The leaning tower of Pisa has long perplexed the masses. The architectural integrity and historical presence are interestingly not the main attractions of the Tower. The famous leaning of the structure makes it look as if it has been frozen in midair. The Leaning Tower incites many questions from visitors around the world. The air of intrigue is rich with history, curiosity and skilled design. As we review the three most commonly asked questions, it is easy to understand the notable tradition and honor that lies within the graceful Tower of Pisa.
The Leaning Tower of Pisa FAQ
Was the Tower of Pisa built to lean? This is perhaps the most asked question when it comes to the Tower. The short answer to this question is found in the ground. Alluvial soil is soft with a composition of sand, clay and bits of shell material. It is not sturdy enough to hold larger or taller structures. This was evident as the construction of the Tower came to a screeching halt after five years of building. Builders and craftsman decided to continue the efforts despite the issues at hand. They engineered a new possibility involving advanced techniques that were well beyond their time. Physics, advanced math and aerodynamics would alter the original design with a bending solution. The soil could not solidify a good base for the foundation; however it would be able to hold if the weight of the building was precisely adjusted. Since its completion, it is measured to have incrementally shifted each year for centuries.
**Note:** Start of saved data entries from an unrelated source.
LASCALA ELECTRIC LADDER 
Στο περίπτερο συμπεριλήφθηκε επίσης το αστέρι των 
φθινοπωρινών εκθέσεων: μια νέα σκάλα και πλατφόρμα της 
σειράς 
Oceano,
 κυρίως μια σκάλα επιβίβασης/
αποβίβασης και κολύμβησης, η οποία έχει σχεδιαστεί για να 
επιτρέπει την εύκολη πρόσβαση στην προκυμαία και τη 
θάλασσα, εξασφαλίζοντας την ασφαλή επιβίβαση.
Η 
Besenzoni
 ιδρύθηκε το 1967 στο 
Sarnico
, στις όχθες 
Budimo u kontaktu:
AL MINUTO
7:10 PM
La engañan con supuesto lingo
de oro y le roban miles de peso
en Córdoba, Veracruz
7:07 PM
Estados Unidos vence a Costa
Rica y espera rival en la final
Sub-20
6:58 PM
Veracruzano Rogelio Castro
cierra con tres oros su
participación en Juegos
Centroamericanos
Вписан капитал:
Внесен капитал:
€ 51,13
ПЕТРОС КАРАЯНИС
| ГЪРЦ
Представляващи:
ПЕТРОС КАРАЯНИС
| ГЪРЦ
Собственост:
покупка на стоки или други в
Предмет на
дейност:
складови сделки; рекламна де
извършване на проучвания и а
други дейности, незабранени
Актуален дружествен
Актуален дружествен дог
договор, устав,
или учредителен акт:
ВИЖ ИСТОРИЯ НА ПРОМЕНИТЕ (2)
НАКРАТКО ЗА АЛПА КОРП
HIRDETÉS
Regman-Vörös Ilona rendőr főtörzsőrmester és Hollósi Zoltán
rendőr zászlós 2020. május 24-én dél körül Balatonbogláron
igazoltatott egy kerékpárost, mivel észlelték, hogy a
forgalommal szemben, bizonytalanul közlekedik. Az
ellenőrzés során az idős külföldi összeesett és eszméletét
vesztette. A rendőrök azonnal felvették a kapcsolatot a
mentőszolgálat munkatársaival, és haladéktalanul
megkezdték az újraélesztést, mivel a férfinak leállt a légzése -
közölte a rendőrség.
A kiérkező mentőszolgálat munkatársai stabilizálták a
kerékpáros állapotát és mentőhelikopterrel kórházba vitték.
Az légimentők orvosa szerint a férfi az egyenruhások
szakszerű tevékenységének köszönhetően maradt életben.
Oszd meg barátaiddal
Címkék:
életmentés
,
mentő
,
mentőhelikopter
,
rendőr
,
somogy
What is the Leaning Tower Made of? Pristine white marble is the prominent material used in the Tower’s construction. Elegant archways line the multiple levels while over two hundred stairs lead you to the upper parts of the building. A mixture of limestone was used to save funds and resources which is believed to be the key that saved the Tower from completely collapsing.
When was the Leaning Tower of Pisa Built? – Original construction began in the year 1173. It continued for a total of 200 years to complete. It has underwent several attempts to prevent the Tower from sinking further over time. Famous artists and brilliant thinkers such as Michelangelo and Galileo were inspired by the Towers resilient beauty. Eventually, the tower was deemed unsafe and a plan was set in motion to save it from breaking apart. The work began in 1990 and lasted for a decade bringing the Tower to a safe point. It was then reopened to visitors and is expected to continue its slanted stand for at least two hundred years more.
There is much to learn from the Leaning tower of Pisa. Despite adversity and its surroundings, the Tower has maintained its integrity. It may have been an unintentional design yet has lasted through history as a masterpiece.